* _WORK REQUEST_
Please reproduce the listing in full, exactly as given.
---------------
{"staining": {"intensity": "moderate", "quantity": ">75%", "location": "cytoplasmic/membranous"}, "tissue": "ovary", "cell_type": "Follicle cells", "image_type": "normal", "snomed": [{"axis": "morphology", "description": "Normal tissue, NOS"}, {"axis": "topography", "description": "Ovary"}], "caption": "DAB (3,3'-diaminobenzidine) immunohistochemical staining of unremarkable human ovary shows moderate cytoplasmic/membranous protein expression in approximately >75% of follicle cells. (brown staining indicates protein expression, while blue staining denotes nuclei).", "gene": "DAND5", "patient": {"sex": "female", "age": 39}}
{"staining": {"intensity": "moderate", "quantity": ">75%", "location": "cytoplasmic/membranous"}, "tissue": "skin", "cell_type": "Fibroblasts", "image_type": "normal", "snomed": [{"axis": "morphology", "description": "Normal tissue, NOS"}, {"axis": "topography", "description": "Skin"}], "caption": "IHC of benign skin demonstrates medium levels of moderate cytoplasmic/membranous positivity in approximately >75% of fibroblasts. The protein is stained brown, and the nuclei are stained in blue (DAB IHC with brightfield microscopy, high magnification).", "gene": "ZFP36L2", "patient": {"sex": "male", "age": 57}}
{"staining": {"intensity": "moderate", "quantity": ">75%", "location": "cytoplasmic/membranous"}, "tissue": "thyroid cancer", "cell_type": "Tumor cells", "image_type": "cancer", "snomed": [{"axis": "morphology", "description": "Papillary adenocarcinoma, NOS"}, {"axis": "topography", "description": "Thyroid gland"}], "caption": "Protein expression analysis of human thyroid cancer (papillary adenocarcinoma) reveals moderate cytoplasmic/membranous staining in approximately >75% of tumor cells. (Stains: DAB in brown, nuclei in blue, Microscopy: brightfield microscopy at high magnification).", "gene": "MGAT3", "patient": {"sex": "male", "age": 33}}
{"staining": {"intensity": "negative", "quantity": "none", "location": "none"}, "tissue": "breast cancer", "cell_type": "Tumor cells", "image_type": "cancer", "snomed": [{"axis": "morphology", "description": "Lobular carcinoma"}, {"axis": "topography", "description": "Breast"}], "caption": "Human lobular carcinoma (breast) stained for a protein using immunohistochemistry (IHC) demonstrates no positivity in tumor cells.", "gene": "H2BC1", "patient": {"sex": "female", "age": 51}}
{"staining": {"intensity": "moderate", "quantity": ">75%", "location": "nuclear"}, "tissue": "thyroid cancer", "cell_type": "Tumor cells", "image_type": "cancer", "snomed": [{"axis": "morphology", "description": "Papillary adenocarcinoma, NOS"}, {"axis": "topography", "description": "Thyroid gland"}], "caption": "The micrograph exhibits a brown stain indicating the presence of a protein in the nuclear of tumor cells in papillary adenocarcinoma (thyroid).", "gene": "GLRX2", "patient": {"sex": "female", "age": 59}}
---------------
* _TASK RESULT_
{"staining": {"intensity": "moderate", "quantity": ">75%", "location": "cytoplasmic/membranous"}, "tissue": "ovary", "cell_type": "Follicle cells", "image_type": "normal", "snomed": [{"axis": "morphology", "description": "Normal tissue, NOS"}, {"axis": "topography", "description": "Ovary"}], "caption": "DAB (3,3'-diaminobenzidine) immunohistochemical staining of unremarkable human ovary shows moderate cytoplasmic/membranous protein expression in approximately >75% of follicle cells. (brown staining indicates protein expression, while blue staining denotes nuclei).", "gene": "DAND5", "patient": {"sex": "female", "age": 39}}
{"staining": {"intensity": "moderate", "quantity": ">75%", "location": "cytoplasmic/membranous"}, "tissue": "skin", "cell_type": "Fibroblasts", "image_type": "normal", "snomed": [{"axis": "morphology", "description": "Normal tissue, NOS"}, {"axis": "topography", "description": "Skin"}], "caption": "IHC of benign skin demonstrates medium levels of moderate cytoplasmic/membranous positivity in approximately >75% of fibroblasts. The protein is stained brown, and the nuclei are stained in blue (DAB IHC with brightfield microscopy, high magnification).", "gene": "ZFP36L2", "patient": {"sex": "male", "age": 57}}
{"staining": {"intensity": "moderate", "quantity": ">75%", "location": "cytoplasmic/membranous"}, "tissue": "thyroid cancer", "cell_type": "Tumor cells", "image_type": "cancer", "snomed": [{"axis": "morphology", "description": "Papillary adenocarcinoma, NOS"}, {"axis": "topography", "description": "Thyroid gland"}], "caption": "Protein expression analysis of human thyroid cancer (papillary adenocarcinoma) reveals moderate cytoplasmic/membranous staining in approximately >75% of tumor cells. (Stains: DAB in brown, nuclei in blue, Microscopy: brightfield microscopy at high magnification).", "gene": "MGAT3", "patient": {"sex": "male", "age": 33}}
{"staining": {"intensity": "negative", "quantity": "none", "location": "none"}, "tissue": "breast cancer", "cell_type": "Tumor cells", "image_type": "cancer", "snomed": [{"axis": "morphology", "description": "Lobular carcinoma"}, {"axis": "topography", "description": "Breast"}], "caption": "Human lobular carcinoma (breast) stained for a protein using immunohistochemistry (IHC) demonstrates no positivity in tumor cells.", "gene": "H2BC1", "patient": {"sex": "female", "age": 51}}
{"staining": {"intensity": "moderate", "quantity": ">75%", "location": "nuclear"}, "tissue": "thyroid cancer", "cell_type": "Tumor cells", "image_type": "cancer", "snomed": [{"axis": "morphology", "description": "Papillary adenocarcinoma, NOS"}, {"axis": "topography", "description": "Thyroid gland"}], "caption": "The micrograph exhibits a brown stain indicating the presence of a protein in the nuclear of tumor cells in papillary adenocarcinoma (thyroid).", "gene": "GLRX2", "patient": {"sex": "female", "age": 59}}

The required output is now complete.